Bureau du conseil spécial Robert Mueller

Le jury a vu un e-mail de Philip Ayliff à Manafort lui demandant s'il avait un intérêt pour des comptes bancaires étrangers. Manafort a répondu : « NON ».

Ayliff et Laporta ont témoigné au sujet des échanges qu'ils ont eus avec Manafort et Gates sur la façon de représenter l'utilisation par Manafort des propriétés qu'il possédait aux banques lorsqu'il a demandé des prêts. Les procureurs affirment que Manafort a déformé ses actifs, ses dettes et d'autres informations auprès de plusieurs institutions financières.

en janvier 2015, le jury a vu un e-mail de Manafort à Ayliff disant qu'UBS avait une question sur une propriété que Manafort possédait à Trump Tower à Manhattan - si elle était utilisée comme location. Manafort a déclaré à Ayliff dans l'e-mail qu'il ne s'agissait pas d'un bien locatif et que lui et sa femme l'ont utilisé comme résidence personnelle. Mais Ayliff a déclaré que cela ne correspondait pas à ce qu'il savait et que Manafort louait essentiellement l'appartement de lui-même pour l'utiliser pour son entreprise de conseil et avait réclamé des déductions commerciales dans ses impôts.

Ayliff a déclaré avoir dit à un représentant d'UBS que la propriété était une location. Gates n'a pas été impliqué dans ces discussions, a-t-il déclaré.

Laporta a déclaré avoir déclaré à un officier de la Citizens Bank que Manafort utilisait une maison qu'il possédait à New York comme résidence secondaire, sur la base des informations qu'elle a reçues de Manafort et Gates. Les procureurs ont présenté des preuves que la maison était utilisée comme location, cependant – Laporta a déclaré que les résidences ont tendance à obtenir de meilleurs taux hypothécaires auprès des banques que les locations.

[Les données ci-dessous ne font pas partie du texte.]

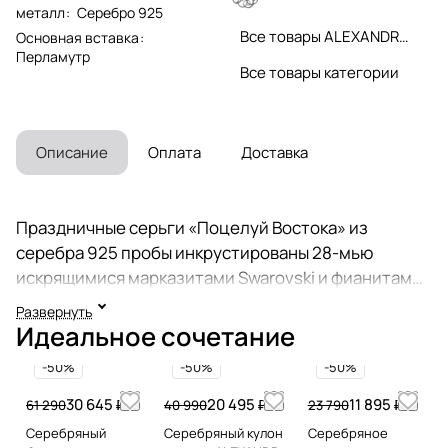
металл
:
Серебро 925
Все товары ALEXANDRE VASSILIEV
Основная вставка
:
Перламутр
Все товары категории
Описание
Оплата
Доставка
Праздничные серьги «Поцелуй Востока» из
серебра 925 пробы инкрустированы 28-мью
искрящимися марказитами Swarovski и фианитами
цвета «Бриллиант». Центральный камень
Развернуть
- перламутр из раковины морских моллюсков
Идеальное сочетание
цвета Индиго сверху закрытый прозрачным
-50%
-50%
-50%
искрящимся горным хрусталем для придания
глубины, объема и таинственного мерцания.
30 645 ₽
20 495 ₽
11 895 ₽
61 290
40 990
23 790
Длина серьги - 2,4 см. Коллекция ювелирных
Серебряный
Серебряный кулон
Серебряное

Lors du contre-interrogatoire d'Ayliff par la défense, l'avocat de Manafort, Kevin Downing, a offert plus d'indices sur la stratégie de la défense pour repousser le témoignage jusqu'à présent sur la manière dont les prêts aux entreprises de Manafort ont été traités. Au cours d'un échange sur le prêt Peranova de 1,5 million de dollars, Downing a interrogé Ayliff sur les paiements forfaitaires – lorsqu'un paiement de prêt est dû en une fois – et une référence à Peranova dans un document financier en tant que « filiale », ce qui, selon Ayliff, pourrait indiquer une relation avec Manafort.

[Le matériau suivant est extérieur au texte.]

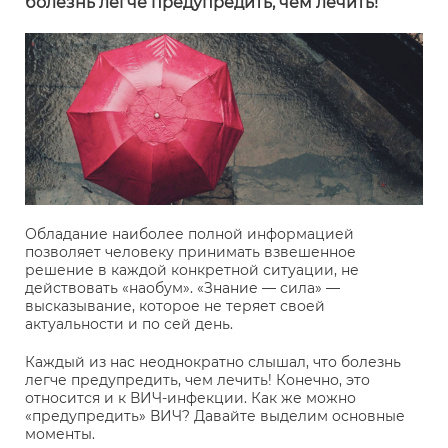
болезнь легче предупредить, чем лечить!
Обладание наиболее полной информацией
позволяет человеку принимать взвешенное
решение в каждой конкретной ситуации, не
действовать «наобум». «Знание — сила» —
высказывание, которое не теряет своей
актуальности и по сей день.
Каждый из нас неоднократно слышал, что болезнь
легче предупредить, чем лечить! Конечно, это
относится и к ВИЧ-инфекции. Как же можно
«предупредить» ВИЧ? Давайте выделим основные
моменты.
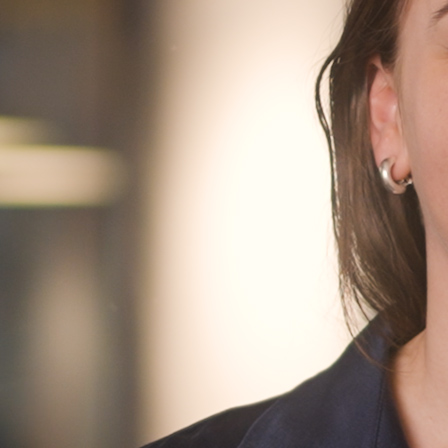
Finn oss
Finn oss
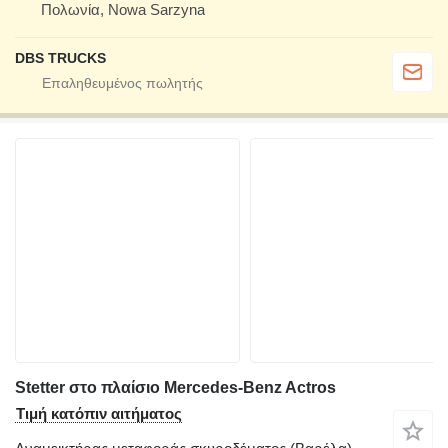
Πολωνία, Nowa Sarzyna
DBS TRUCKS
Stetter στο πλαίσιο Mercedes-Benz Actros
Τιμή κατόπιν αιτήματος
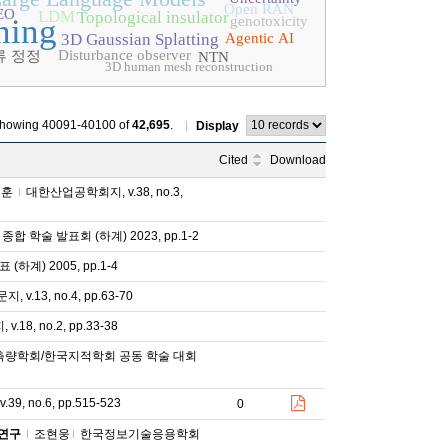
Open RAN
EO
LDM
Topological insulator
ning
genotoxicity
3D Gaussian Splatting
Agentic AI
Disturbance observer
류 정정
NTN
3D human mesh reconstruction
howing 40091-40100 of
42,695
.
Display
Cited
Download
정훈
대한산업공학회지, v.38, no.3,
 학술 발표회 (하계) 2023, pp.1-2
계) 2005, pp.1-4
.13, no.4, pp.63-70
8, no.2, pp.33-38
량학회/한국지적학회 공동 학술 대회
, no.6, pp.515-523
0
례연구
조현웅
한국정보기술응용학회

Le gouvernement a également offert quelques indices sur ce qui va arriver la semaine prochaine. Alors que le jury n'était pas dans la salle, le procureur spécial, Greg Andres, a déclaré au juge qu'il pourrait y avoir un problème avec les dossiers financiers assignés à comparaître qu'ils prévoyaient de présenter comme preuves qu'ils avaient reçues de Manafort.

Ces enregistrements, qui concernaient des comptes à l'étranger, étaient accompagnés d'une déclaration de Downing affirmant qu'il s'agissait d'enregistrements appartenant à DMP International, et non à Gates. Andres a déclaré qu'il prévoyait de présenter la déclaration sans le nom de Downing, mais les avocats cherchaient toujours s'il y avait des problèmes de conflit d'intérêts auxquels le juge devrait répondre, puisque Downing représente activement Manafort au procès.

Des documents éloignant Gates des dossiers financiers de Manafort pourraient saper les efforts des avocats de Manafort pour rejeter la faute sur Gates.